▶ **WHAT TO DO**:
Set every record down verbatim and omit the pictures.

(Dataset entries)
◆ ◆ ◆ ◆ ◆ ◆ ◆
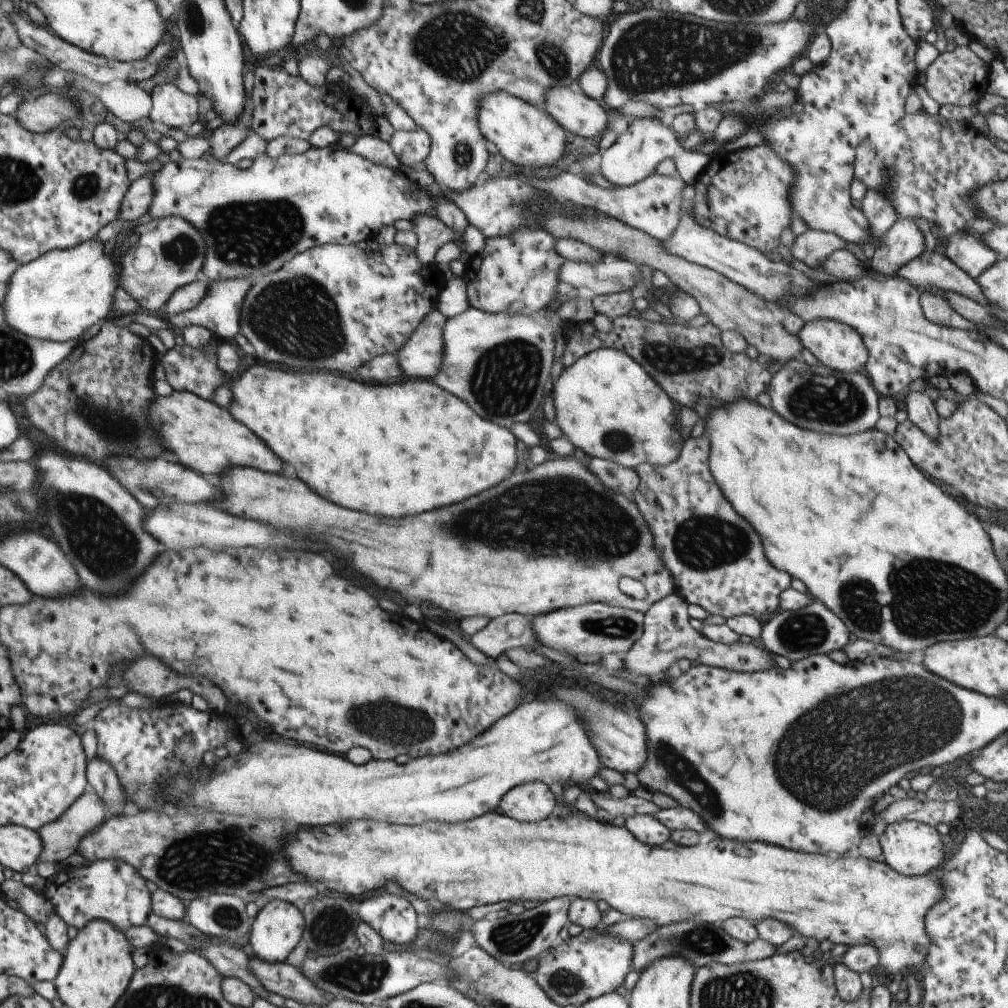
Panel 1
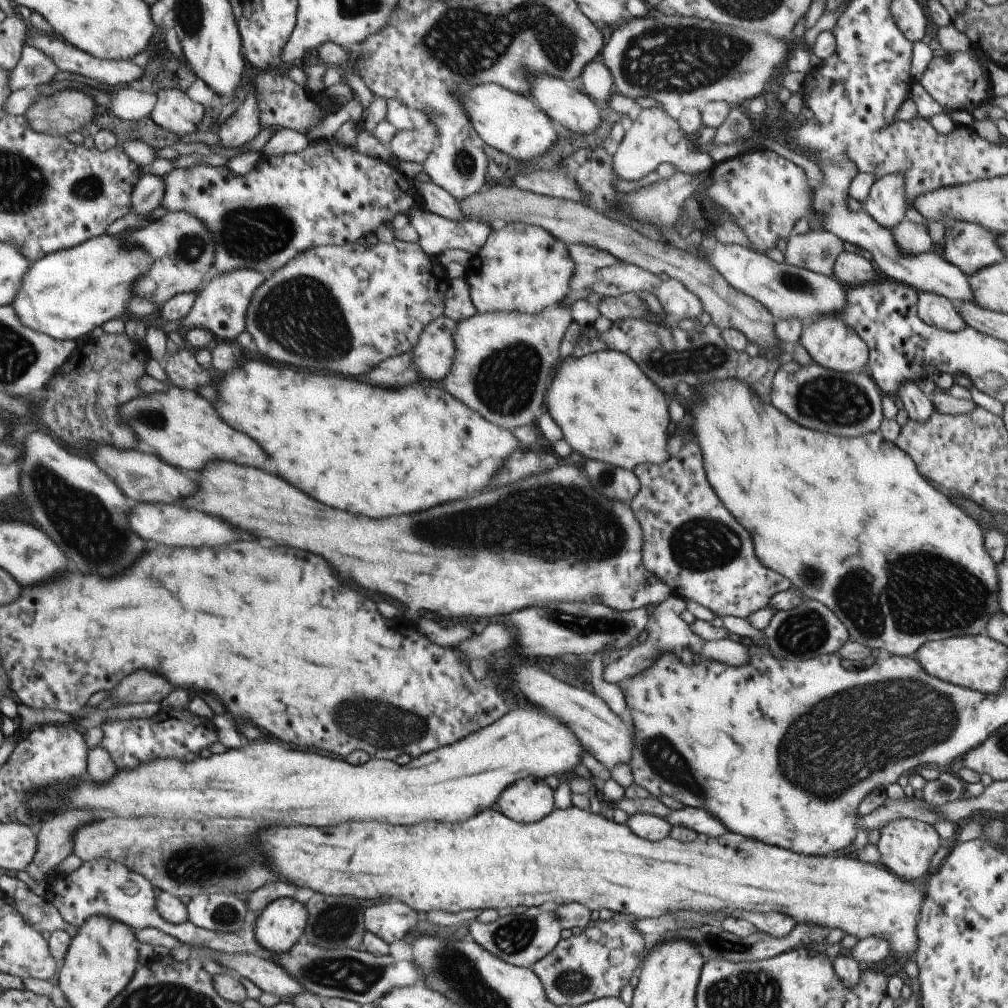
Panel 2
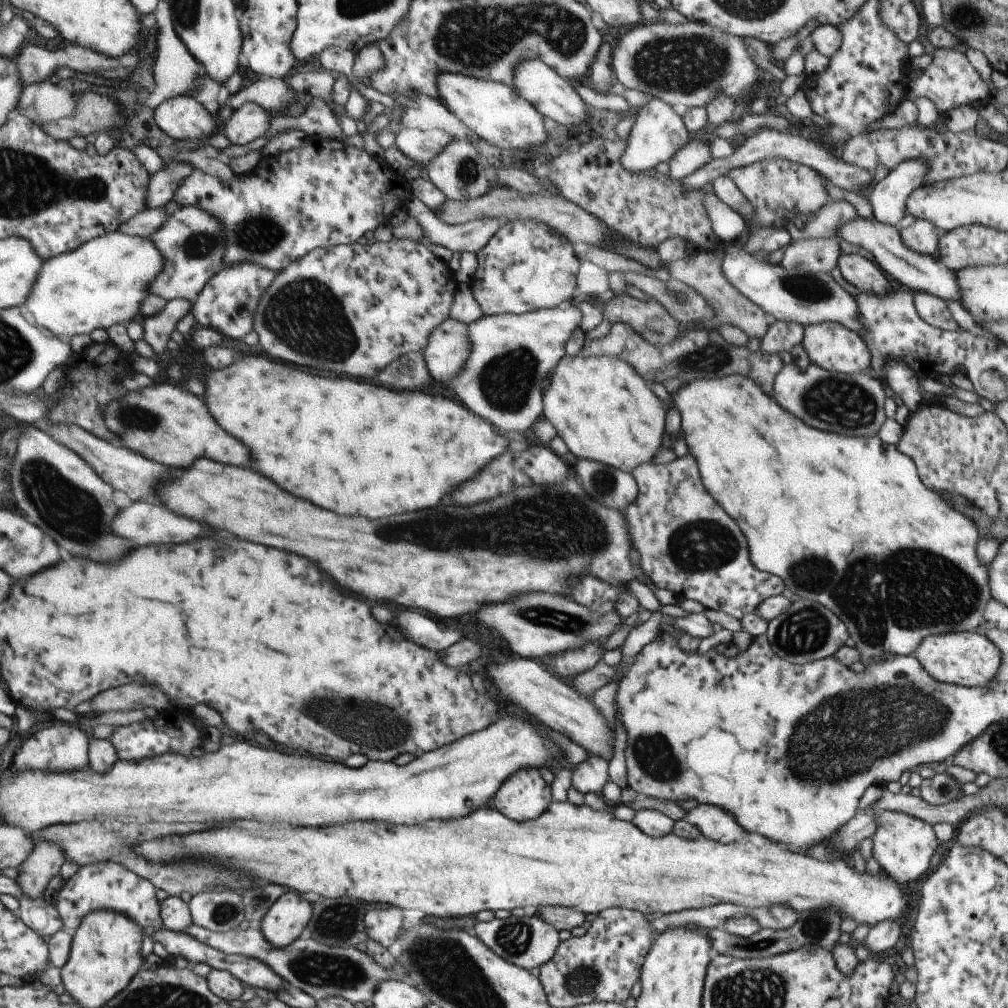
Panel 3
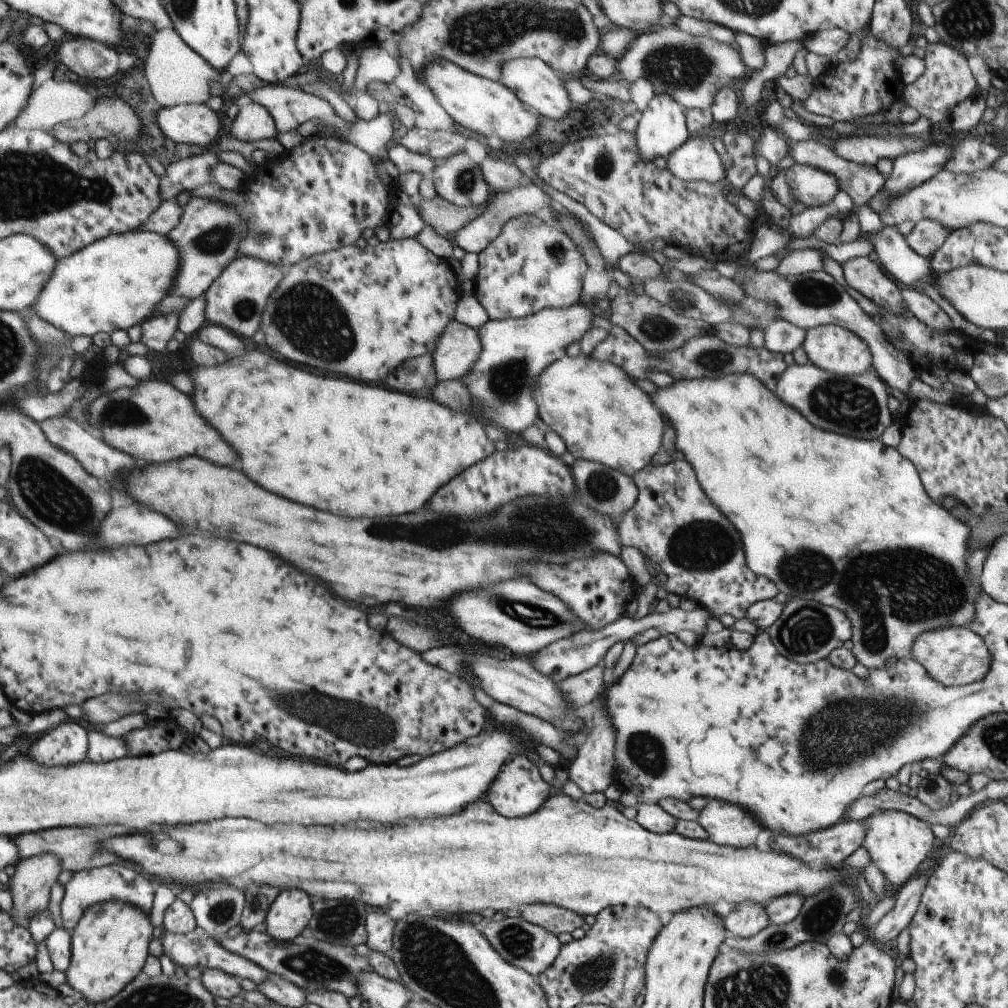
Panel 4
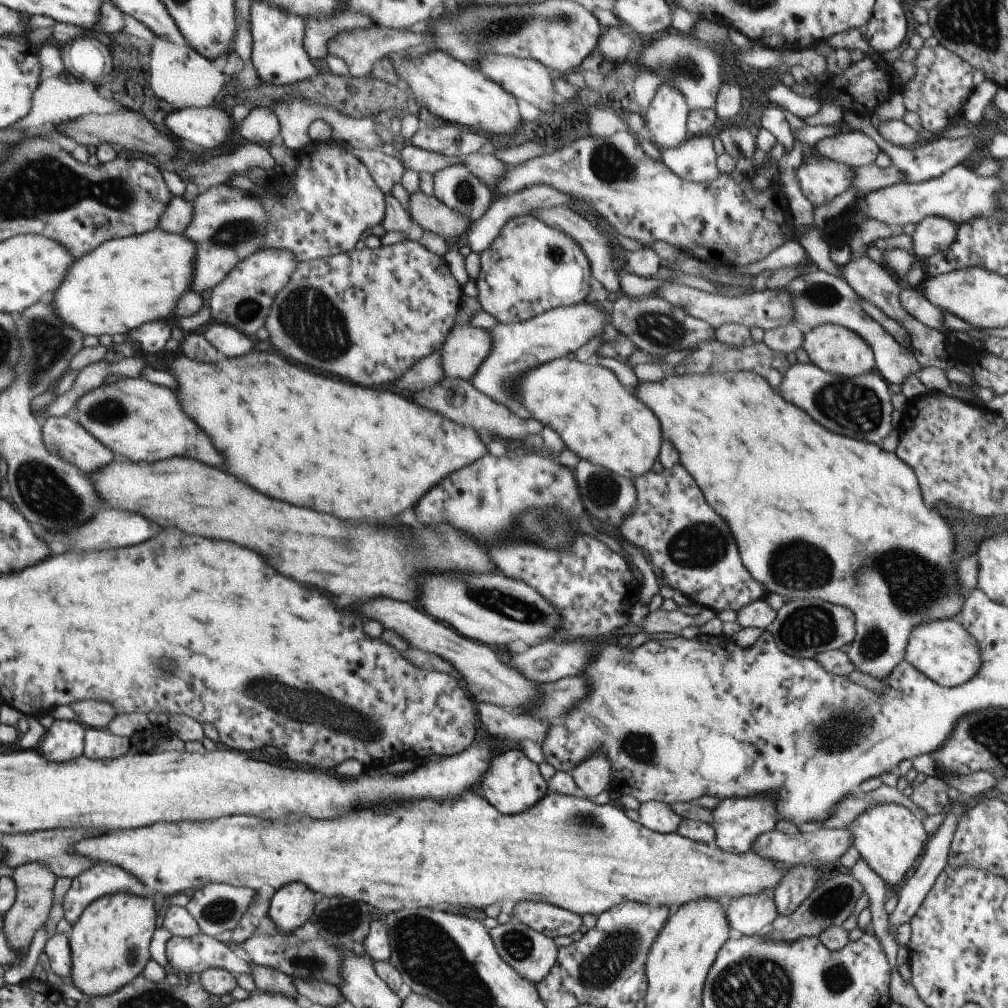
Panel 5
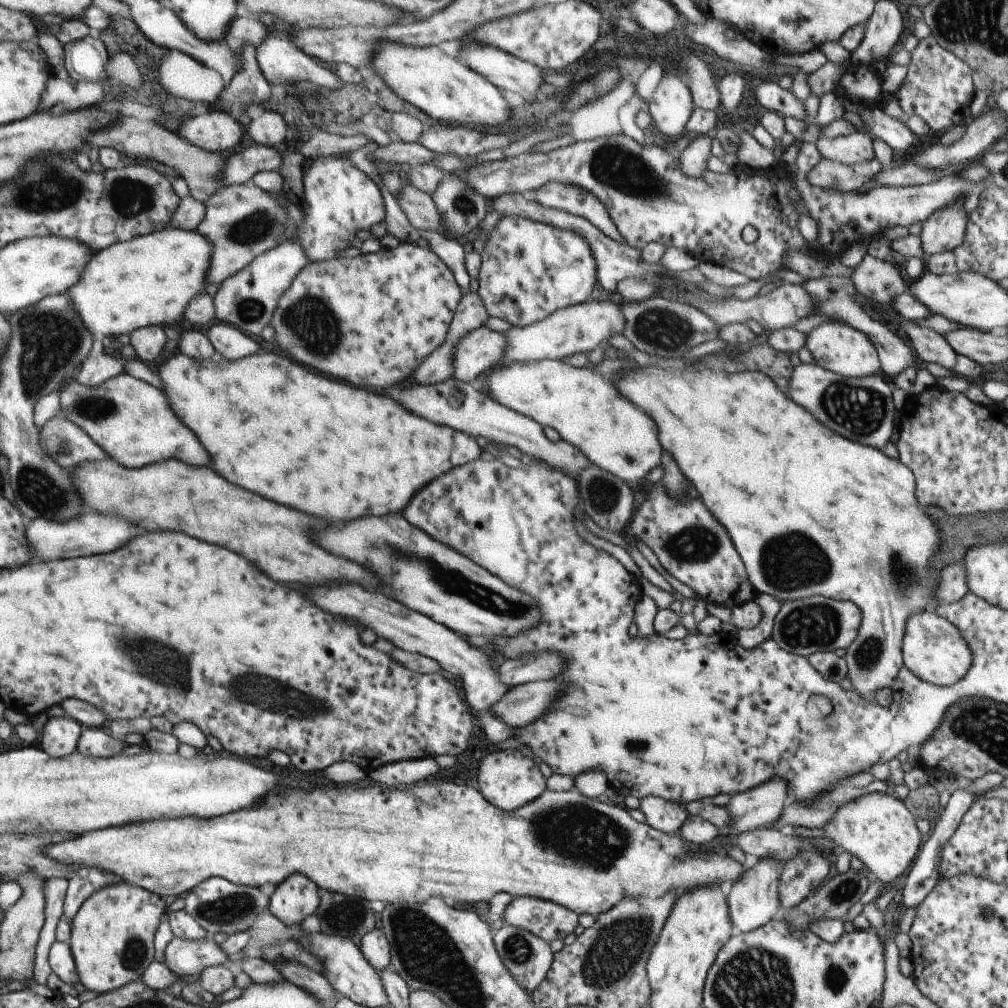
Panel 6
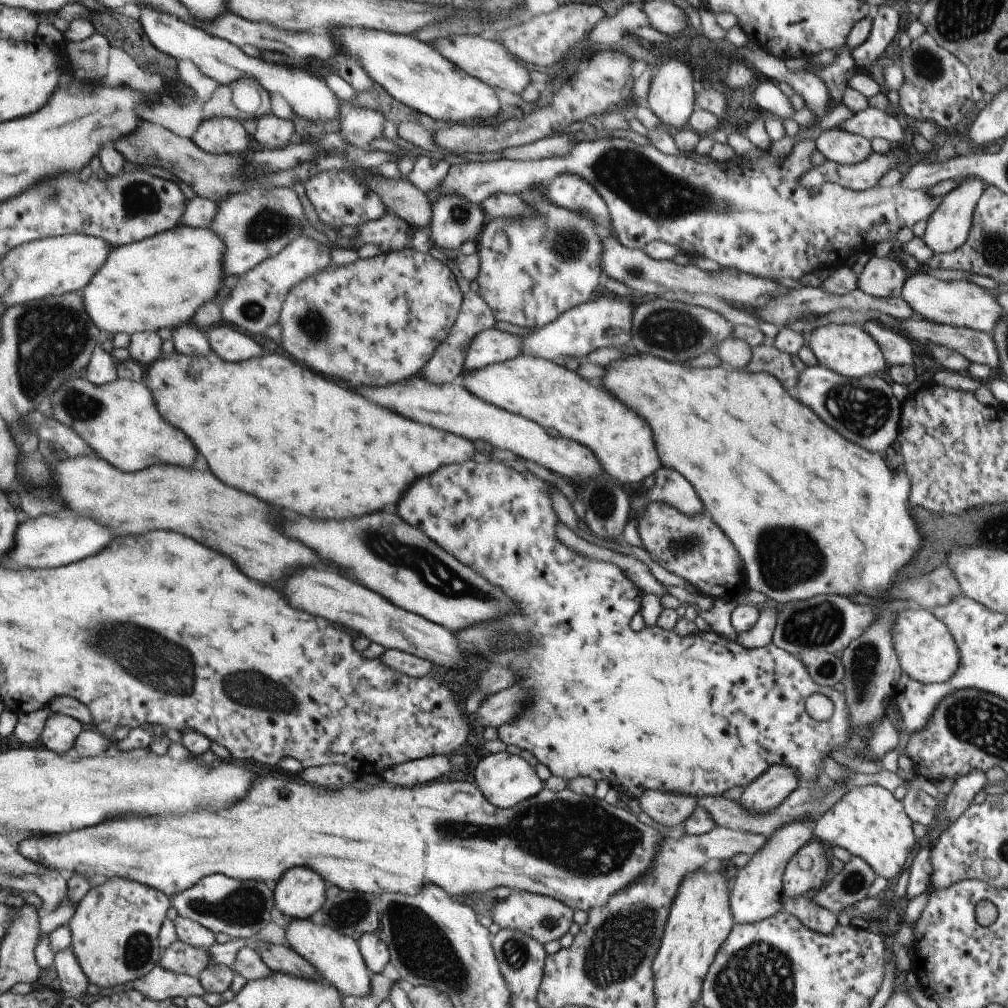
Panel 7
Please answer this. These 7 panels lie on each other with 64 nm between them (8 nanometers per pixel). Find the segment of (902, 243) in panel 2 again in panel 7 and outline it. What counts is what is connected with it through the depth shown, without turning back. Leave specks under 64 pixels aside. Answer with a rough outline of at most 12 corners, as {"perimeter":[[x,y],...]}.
{"perimeter":[[964,175],[926,218],[933,254],[965,242],[985,182]]}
◆ ◆ ◆ ◆ ◆ ◆ ◆
▶ **OUTPUT BELOW**:
Panel 1
Panel 2
Panel 3
Panel 4
Panel 5
Panel 6
Panel 7
Please answer this. These 7 panels lie on each other with 64 nm between them (8 nanometers per pixel). Find the segment of (902, 243) in panel 2 again in panel 7 and outline it. What counts is what is connected with it through the depth shown, without turning back. Leave specks under 64 pixels aside. Answer with a rough outline of at most 12 corners, as {"perimeter":[[x,y],...]}.
{"perimeter":[[964,175],[926,218],[933,254],[965,242],[985,182]]}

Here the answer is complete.